The November edition of the Schroders Credit Lens highlights that corporate bond yields moved higher in most major markets, with US investment grade (IG) touching their highest level this tightening cycle, reflecting both wider spreads and a steeper US treasury curve.
Links to all three versions of the Credit Lens are provided below and at the bottom of the page.
*We also now publish a separate EUR version specifically for Insurance Company Investors.
Spreads widened in October alongside general weaker sentiment in markets, amid growing expectations of higher-for-longer interest rates. Corporate bond yields moved higher in most major markets, with US investment grade (IG) touching their highest level this tightening cycle, reflecting both wider spreads and a steeper US treasury curve
As well as higher yields, duration has shortened. Low issuance in the past two years means that high-yield (HY) duration is the lowest for two decades. Higher yields and lower duration mean that investors can absorb a larger rise in yields before they would be left nursing losses.
The credit rating migration picture is mixed. In HY, net downgrades have been outpacing upgrades over the last year but this trend appears to be fading. By contrast, ‘rising stars’ have been outpacing ‘fallen angels’, with stronger HY issuers being upgraded to IG at a faster rate than weaker IG issuers are downgraded to HY.
US high-yield default rates have continued to gradually move higher, extending the trend seen over the past year. The Euro high-yield default rate has also risen from low levels in recent months. Elevated distress ratios in both markets indicate that defaults could continue to increase.
US HY issuance is above the very low 2022 levels but remains subdued, with very little coming from highest risk borrowers rated CCC. This contrasts with elevated refinancing requirements in the coming years.
Overall corporate fundamentals weakened slightly in Q2, with higher interest rates starting to have an impact. Earnings growth continued to slow but leverage remained broadly stable.
Background on the Schroders Credit Lens:
The Schroders Credit Lens is a comprehensive monthly overview of the global credit market.
It is packed full of data and insights on dollar, euro and sterling investment grade and high yield bonds, and on hard currency, local currency and corporate emerging market debt.
Importantly, as well as assessing each area individually, the Schroders Credit Lens also shows how they compare with each other, in terms of relative attractiveness. This is likely to be of particular interest to those involved in making, or advising on, asset allocation decisions.
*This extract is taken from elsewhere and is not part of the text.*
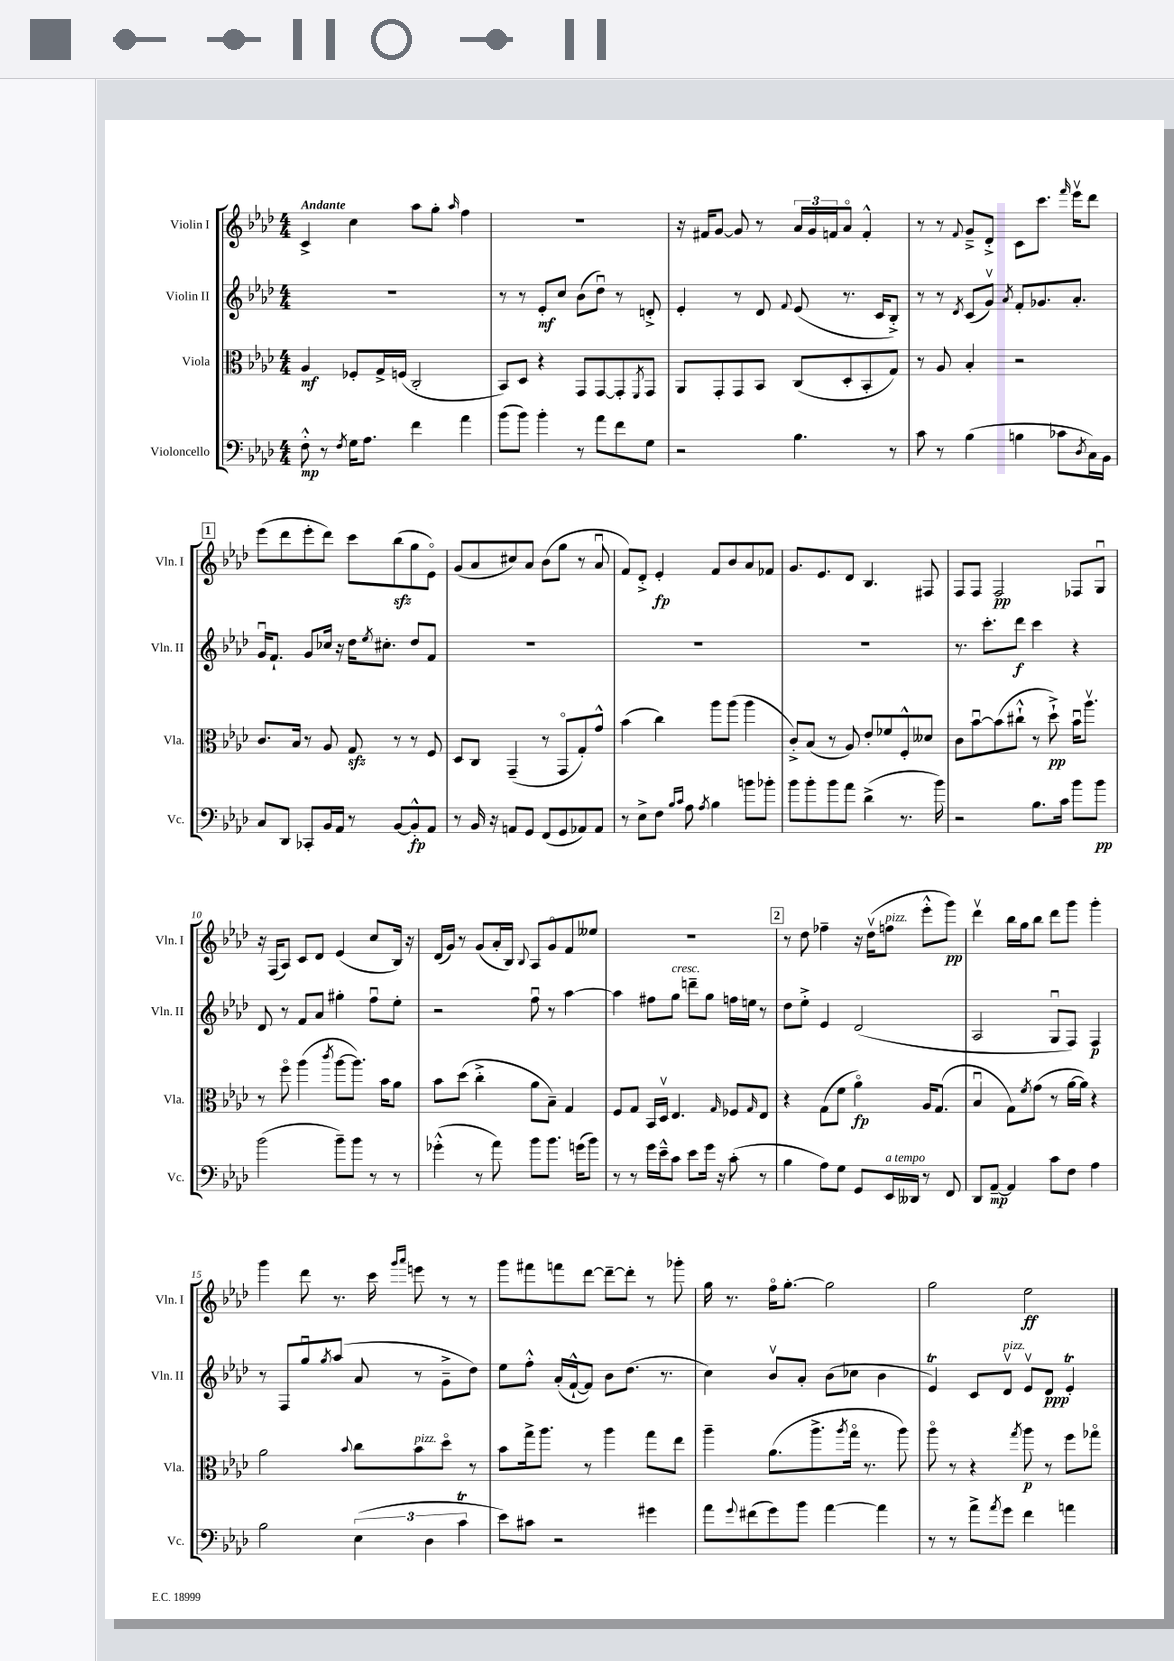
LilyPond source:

The corporate credit section (investment grade and high yield bonds) includes a deep dive into valuations, fundamentals and technicals.
Many investors hedge currency risk when investing in overseas bond markets and hedged yield levels vary significantly depending on your domestic currency. As a result, we have produced three versions of the pack, one each from the perspective of a sterling, dollar and euro based investor.
We hope you find this publication useful and welcome all feedback.